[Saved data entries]
·····

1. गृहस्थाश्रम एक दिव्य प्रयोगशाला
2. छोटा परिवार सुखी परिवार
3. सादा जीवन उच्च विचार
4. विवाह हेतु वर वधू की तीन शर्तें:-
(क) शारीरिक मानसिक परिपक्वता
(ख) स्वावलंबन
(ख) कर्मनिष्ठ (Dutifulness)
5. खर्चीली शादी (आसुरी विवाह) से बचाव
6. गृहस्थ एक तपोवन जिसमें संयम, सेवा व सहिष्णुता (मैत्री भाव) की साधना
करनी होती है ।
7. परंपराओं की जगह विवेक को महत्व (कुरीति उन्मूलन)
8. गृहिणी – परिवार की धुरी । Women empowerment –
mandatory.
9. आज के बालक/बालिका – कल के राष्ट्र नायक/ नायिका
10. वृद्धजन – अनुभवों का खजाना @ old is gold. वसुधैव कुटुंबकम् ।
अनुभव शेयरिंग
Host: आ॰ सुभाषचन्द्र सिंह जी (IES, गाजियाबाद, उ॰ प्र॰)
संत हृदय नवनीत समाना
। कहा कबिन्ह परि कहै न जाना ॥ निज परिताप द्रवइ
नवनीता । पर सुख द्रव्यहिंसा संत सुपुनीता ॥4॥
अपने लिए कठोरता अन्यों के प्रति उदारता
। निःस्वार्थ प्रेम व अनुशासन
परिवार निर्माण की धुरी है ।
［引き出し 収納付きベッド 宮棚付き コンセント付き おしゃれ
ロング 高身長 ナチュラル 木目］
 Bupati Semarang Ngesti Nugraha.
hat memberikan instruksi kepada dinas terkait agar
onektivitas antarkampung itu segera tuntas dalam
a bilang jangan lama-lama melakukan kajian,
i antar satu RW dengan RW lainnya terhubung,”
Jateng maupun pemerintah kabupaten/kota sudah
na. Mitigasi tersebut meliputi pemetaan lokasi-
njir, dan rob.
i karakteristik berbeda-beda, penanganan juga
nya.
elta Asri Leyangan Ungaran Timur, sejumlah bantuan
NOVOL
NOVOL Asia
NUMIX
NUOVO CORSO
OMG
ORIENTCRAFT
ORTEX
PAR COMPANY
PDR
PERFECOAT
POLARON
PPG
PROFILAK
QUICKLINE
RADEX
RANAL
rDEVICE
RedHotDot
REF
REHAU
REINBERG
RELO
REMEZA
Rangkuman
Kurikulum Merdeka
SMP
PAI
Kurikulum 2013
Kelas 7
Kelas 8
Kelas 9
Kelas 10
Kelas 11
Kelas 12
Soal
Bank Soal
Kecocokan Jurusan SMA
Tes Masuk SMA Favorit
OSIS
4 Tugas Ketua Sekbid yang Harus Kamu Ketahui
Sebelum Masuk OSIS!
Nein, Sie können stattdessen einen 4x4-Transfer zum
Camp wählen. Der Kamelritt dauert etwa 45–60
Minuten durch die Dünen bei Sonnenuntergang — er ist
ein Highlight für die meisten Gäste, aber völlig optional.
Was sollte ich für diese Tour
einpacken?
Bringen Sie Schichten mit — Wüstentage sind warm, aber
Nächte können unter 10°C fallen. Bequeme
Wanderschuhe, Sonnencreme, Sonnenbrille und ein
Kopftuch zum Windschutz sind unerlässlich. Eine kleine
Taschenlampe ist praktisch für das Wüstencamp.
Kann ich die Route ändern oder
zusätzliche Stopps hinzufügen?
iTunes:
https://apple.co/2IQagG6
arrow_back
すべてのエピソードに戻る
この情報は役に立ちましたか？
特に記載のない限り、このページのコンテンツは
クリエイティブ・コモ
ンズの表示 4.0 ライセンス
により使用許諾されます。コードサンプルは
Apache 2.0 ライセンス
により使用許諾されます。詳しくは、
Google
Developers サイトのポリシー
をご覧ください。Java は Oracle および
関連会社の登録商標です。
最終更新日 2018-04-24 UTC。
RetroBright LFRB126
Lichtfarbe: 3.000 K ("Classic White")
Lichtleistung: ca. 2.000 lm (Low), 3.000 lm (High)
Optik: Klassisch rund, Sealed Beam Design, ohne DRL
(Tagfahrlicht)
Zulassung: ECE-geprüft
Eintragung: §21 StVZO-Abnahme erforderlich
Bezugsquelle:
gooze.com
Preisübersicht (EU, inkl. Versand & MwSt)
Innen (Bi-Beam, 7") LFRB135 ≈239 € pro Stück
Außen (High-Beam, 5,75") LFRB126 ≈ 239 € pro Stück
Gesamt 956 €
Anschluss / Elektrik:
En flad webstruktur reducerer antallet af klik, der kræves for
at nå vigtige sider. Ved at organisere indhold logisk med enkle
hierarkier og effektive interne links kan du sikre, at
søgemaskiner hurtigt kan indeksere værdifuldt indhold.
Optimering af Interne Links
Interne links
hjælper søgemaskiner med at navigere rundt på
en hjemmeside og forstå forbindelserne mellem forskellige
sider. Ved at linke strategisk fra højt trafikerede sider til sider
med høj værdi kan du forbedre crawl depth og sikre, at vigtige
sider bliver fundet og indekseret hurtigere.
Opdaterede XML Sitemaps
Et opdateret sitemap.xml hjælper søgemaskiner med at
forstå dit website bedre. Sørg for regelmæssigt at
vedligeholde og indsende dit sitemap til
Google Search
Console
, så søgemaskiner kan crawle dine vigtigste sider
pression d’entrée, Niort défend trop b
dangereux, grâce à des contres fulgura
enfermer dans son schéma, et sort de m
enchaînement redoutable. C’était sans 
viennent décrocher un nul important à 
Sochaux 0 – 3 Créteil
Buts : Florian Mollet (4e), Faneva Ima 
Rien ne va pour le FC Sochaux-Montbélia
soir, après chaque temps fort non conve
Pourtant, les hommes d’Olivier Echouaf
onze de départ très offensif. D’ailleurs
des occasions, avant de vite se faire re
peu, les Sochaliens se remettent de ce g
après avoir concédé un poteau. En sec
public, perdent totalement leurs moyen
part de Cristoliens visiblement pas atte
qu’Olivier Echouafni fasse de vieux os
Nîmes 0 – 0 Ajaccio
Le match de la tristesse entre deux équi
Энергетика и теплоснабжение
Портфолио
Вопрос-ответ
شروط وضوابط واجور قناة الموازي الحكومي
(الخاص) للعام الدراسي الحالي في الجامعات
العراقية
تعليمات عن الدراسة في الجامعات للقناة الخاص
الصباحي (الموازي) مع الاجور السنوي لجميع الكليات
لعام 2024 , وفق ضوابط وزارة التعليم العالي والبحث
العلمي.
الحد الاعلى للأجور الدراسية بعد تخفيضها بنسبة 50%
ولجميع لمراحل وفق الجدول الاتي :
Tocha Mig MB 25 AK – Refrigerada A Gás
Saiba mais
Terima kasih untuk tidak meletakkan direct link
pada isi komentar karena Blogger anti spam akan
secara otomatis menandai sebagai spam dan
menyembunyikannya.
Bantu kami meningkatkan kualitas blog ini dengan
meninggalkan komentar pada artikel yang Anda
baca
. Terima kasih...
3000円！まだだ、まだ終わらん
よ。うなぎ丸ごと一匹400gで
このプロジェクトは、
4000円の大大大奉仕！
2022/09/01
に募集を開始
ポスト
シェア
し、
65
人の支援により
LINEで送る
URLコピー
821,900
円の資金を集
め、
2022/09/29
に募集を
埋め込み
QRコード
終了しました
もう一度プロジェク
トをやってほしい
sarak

·····

Task goal:
Reproduce the lines from the very first one through the line containing "PAR COMPANY", with both ends included.

Response to the task:
1. गृहस्थाश्रम एक दिव्य प्रयोगशाला
2. छोटा परिवार सुखी परिवार
3. सादा जीवन उच्च विचार
4. विवाह हेतु वर वधू की तीन शर्तें:-
(क) शारीरिक मानसिक परिपक्वता
(ख) स्वावलंबन
(ख) कर्मनिष्ठ (Dutifulness)
5. खर्चीली शादी (आसुरी विवाह) से बचाव
6. गृहस्थ एक तपोवन जिसमें संयम, सेवा व सहिष्णुता (मैत्री भाव) की साधना
करनी होती है ।
7. परंपराओं की जगह विवेक को महत्व (कुरीति उन्मूलन)
8. गृहिणी – परिवार की धुरी । Women empowerment –
mandatory.
9. आज के बालक/बालिका – कल के राष्ट्र नायक/ नायिका
10. वृद्धजन – अनुभवों का खजाना @ old is gold. वसुधैव कुटुंबकम् ।
अनुभव शेयरिंग
Host: आ॰ सुभाषचन्द्र सिंह जी (IES, गाजियाबाद, उ॰ प्र॰)
संत हृदय नवनीत समाना
। कहा कबिन्ह परि कहै न जाना ॥ निज परिताप द्रवइ
नवनीता । पर सुख द्रव्यहिंसा संत सुपुनीता ॥4॥
अपने लिए कठोरता अन्यों के प्रति उदारता
। निःस्वार्थ प्रेम व अनुशासन
परिवार निर्माण की धुरी है ।
［引き出し 収納付きベッド 宮棚付き コンセント付き おしゃれ
ロング 高身長 ナチュラル 木目］
 Bupati Semarang Ngesti Nugraha.
hat memberikan instruksi kepada dinas terkait agar
onektivitas antarkampung itu segera tuntas dalam
a bilang jangan lama-lama melakukan kajian,
i antar satu RW dengan RW lainnya terhubung,”
Jateng maupun pemerintah kabupaten/kota sudah
na. Mitigasi tersebut meliputi pemetaan lokasi-
njir, dan rob.
i karakteristik berbeda-beda, penanganan juga
nya.
elta Asri Leyangan Ungaran Timur, sejumlah bantuan
NOVOL
NOVOL Asia
NUMIX
NUOVO CORSO
OMG
ORIENTCRAFT
ORTEX
PAR COMPANY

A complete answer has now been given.